The WSJ reported in this morning's paper that real estate investment trust Maguire Properties (MPG) has notified the holders of $1.06B worth of commercial debt that it faces "imminent default" on it's obligations.
Aside from the fact that Maguire's lenders are taking a bath on this one, this latest piece of news is a clear sign that commercial property is reaching a tipping point of sorts. Obviously, those REIT's whose assumptions were most favorable going into these deals are the ones getting burned right now. Maguire and many others examine a property from the front-end using a pro forma that includes future assumptions about market rents. Usually these assumptions end up as a linear, positive function; that is, rents are assumed to rise steadily and incrementally throughout the first 10 years of the building's life. The result is inevitably a model which indicates steadily higher levels of free cash flow, after paying for the building's management and dropping some maintenance dollars into the escrow of course. Obviously, the closer to the peak of the commercial real estate market a building was financed/modeled, the quicker it will approach the "danger zone". This is a term that I'm completely making up, but it refers to the point at which a commercial building's cash flow is insufficient to service its debt. This ends up being a function of the severity of declines in market rents, the viability/solvency of the individual lessee's, and the level of financing secured for the property relative to its value (LTV).
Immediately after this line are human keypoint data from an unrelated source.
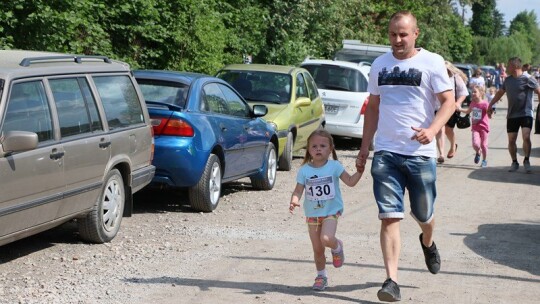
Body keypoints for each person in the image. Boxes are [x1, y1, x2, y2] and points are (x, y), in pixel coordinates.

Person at [355, 11, 455, 302]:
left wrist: (432, 129)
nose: (397, 40)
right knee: (389, 216)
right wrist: (365, 146)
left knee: (424, 213)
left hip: (420, 154)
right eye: (392, 34)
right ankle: (391, 281)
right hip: (386, 152)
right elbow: (372, 107)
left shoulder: (432, 62)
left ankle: (428, 240)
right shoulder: (379, 65)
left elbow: (449, 103)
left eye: (403, 34)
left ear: (415, 33)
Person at [289, 129, 363, 291]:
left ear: (330, 149)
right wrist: (294, 201)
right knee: (318, 249)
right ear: (308, 149)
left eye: (322, 145)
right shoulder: (304, 170)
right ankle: (321, 276)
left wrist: (359, 172)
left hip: (331, 212)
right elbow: (298, 190)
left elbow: (350, 181)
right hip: (312, 215)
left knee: (327, 238)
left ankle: (337, 247)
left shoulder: (334, 166)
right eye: (314, 146)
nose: (318, 149)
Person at [488, 57, 540, 173]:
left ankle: (526, 160)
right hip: (512, 114)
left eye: (508, 65)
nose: (506, 67)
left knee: (526, 136)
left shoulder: (528, 79)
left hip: (526, 113)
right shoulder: (508, 80)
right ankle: (514, 162)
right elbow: (500, 92)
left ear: (515, 66)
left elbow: (538, 91)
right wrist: (490, 104)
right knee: (511, 140)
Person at [436, 61, 469, 163]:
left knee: (448, 130)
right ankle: (441, 154)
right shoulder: (436, 77)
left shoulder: (455, 78)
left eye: (446, 70)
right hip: (437, 107)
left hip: (451, 107)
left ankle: (453, 145)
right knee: (440, 129)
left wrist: (458, 103)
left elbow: (463, 93)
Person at [458, 85, 491, 167]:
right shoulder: (472, 103)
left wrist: (490, 113)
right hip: (475, 127)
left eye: (475, 92)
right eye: (472, 92)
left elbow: (489, 113)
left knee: (484, 145)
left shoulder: (485, 104)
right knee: (475, 144)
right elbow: (468, 111)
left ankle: (484, 160)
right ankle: (478, 152)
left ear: (481, 93)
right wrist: (460, 109)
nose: (472, 93)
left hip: (484, 127)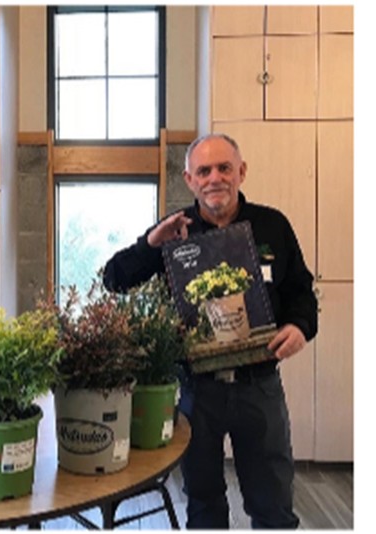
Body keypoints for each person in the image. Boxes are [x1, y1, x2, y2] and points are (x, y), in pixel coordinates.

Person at [103, 133, 317, 529]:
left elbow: (302, 292)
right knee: (203, 506)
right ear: (189, 179)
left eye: (224, 168)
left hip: (260, 386)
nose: (214, 178)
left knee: (273, 506)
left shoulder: (273, 225)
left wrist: (300, 327)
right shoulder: (174, 230)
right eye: (203, 171)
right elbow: (113, 279)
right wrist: (151, 244)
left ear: (241, 172)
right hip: (196, 391)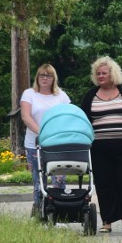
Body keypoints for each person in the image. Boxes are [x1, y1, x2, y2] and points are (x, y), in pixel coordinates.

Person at [79, 56, 122, 233]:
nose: (100, 76)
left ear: (113, 74)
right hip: (99, 149)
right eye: (98, 73)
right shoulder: (91, 95)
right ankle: (107, 221)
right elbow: (83, 120)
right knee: (104, 184)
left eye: (104, 73)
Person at [20, 63, 71, 215]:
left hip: (57, 143)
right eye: (42, 75)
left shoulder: (61, 96)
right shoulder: (29, 94)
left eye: (48, 75)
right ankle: (39, 211)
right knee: (38, 180)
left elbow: (68, 116)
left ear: (53, 78)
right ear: (37, 77)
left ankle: (59, 212)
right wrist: (42, 133)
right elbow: (26, 117)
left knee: (59, 179)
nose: (44, 78)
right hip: (34, 144)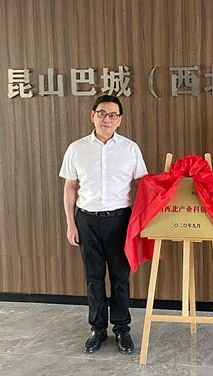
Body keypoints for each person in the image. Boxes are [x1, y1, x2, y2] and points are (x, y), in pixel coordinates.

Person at [59, 95, 148, 354]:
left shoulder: (130, 149)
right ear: (92, 116)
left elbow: (142, 186)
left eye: (112, 115)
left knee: (120, 277)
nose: (106, 119)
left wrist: (142, 220)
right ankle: (97, 329)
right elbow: (70, 187)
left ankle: (121, 328)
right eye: (101, 113)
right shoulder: (76, 149)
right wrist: (70, 223)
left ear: (119, 120)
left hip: (120, 221)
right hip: (87, 220)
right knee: (93, 278)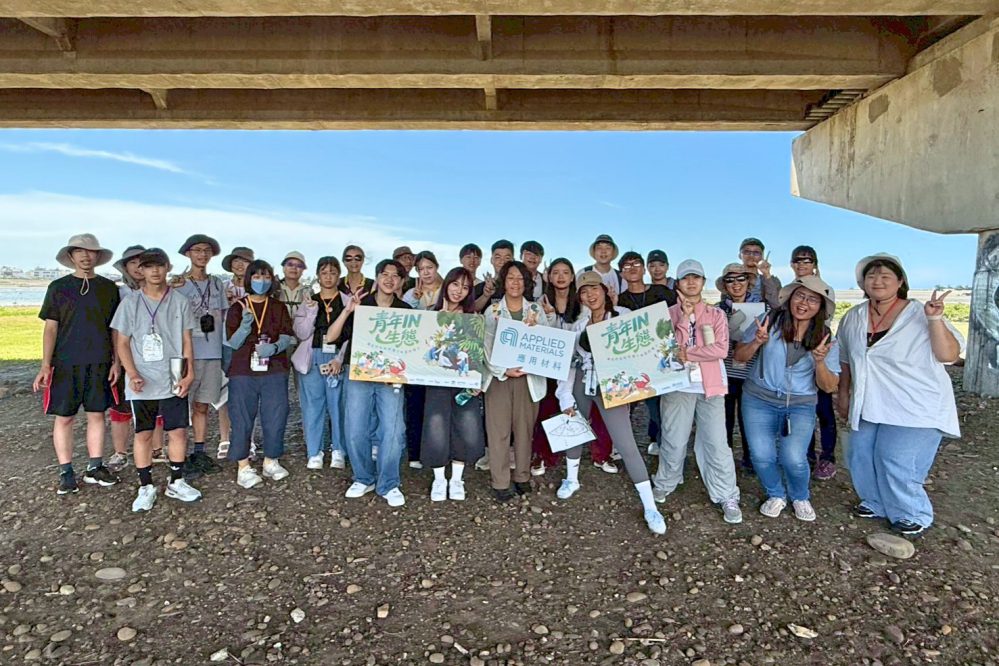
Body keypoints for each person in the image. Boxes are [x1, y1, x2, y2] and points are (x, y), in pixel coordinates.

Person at [837, 254, 962, 537]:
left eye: (885, 277)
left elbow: (949, 355)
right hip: (869, 400)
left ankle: (912, 513)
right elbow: (846, 359)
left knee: (895, 458)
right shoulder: (854, 316)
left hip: (915, 403)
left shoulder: (920, 312)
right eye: (871, 276)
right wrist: (843, 395)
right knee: (860, 454)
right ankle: (876, 502)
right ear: (863, 283)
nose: (877, 281)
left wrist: (935, 318)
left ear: (900, 282)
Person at [553, 271, 668, 535]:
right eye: (583, 291)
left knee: (626, 442)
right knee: (574, 428)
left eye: (594, 289)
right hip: (584, 381)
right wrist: (565, 395)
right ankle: (571, 479)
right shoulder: (578, 324)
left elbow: (644, 346)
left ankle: (650, 505)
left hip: (612, 388)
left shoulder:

Once a property goes cash flow negative, the owner must weigh several factors, most importantly the likelihood of a rebound in the absolute level of rent supported by the local market, and in many cases the reputation of the entity which leveraged itself. I emphasize the use of the word entity in this case because most often an LLC or S-corp is responsible for the property's mortgage. These "shell" corporations can, in theory, default on their obligations without incurring liability for the "mother" company. Anyways, the REIT must make a judgment as to how long it will continue to feed the property before allowing it to fall into default. Maguire has apparently decided that this handful of So.Cal commercial properties will be a significant enough strain on cash flow that "punting" them is the best available option. Similar determinations are currently being made across the country with regards to income producing properties; this is what de-leveraging looks like.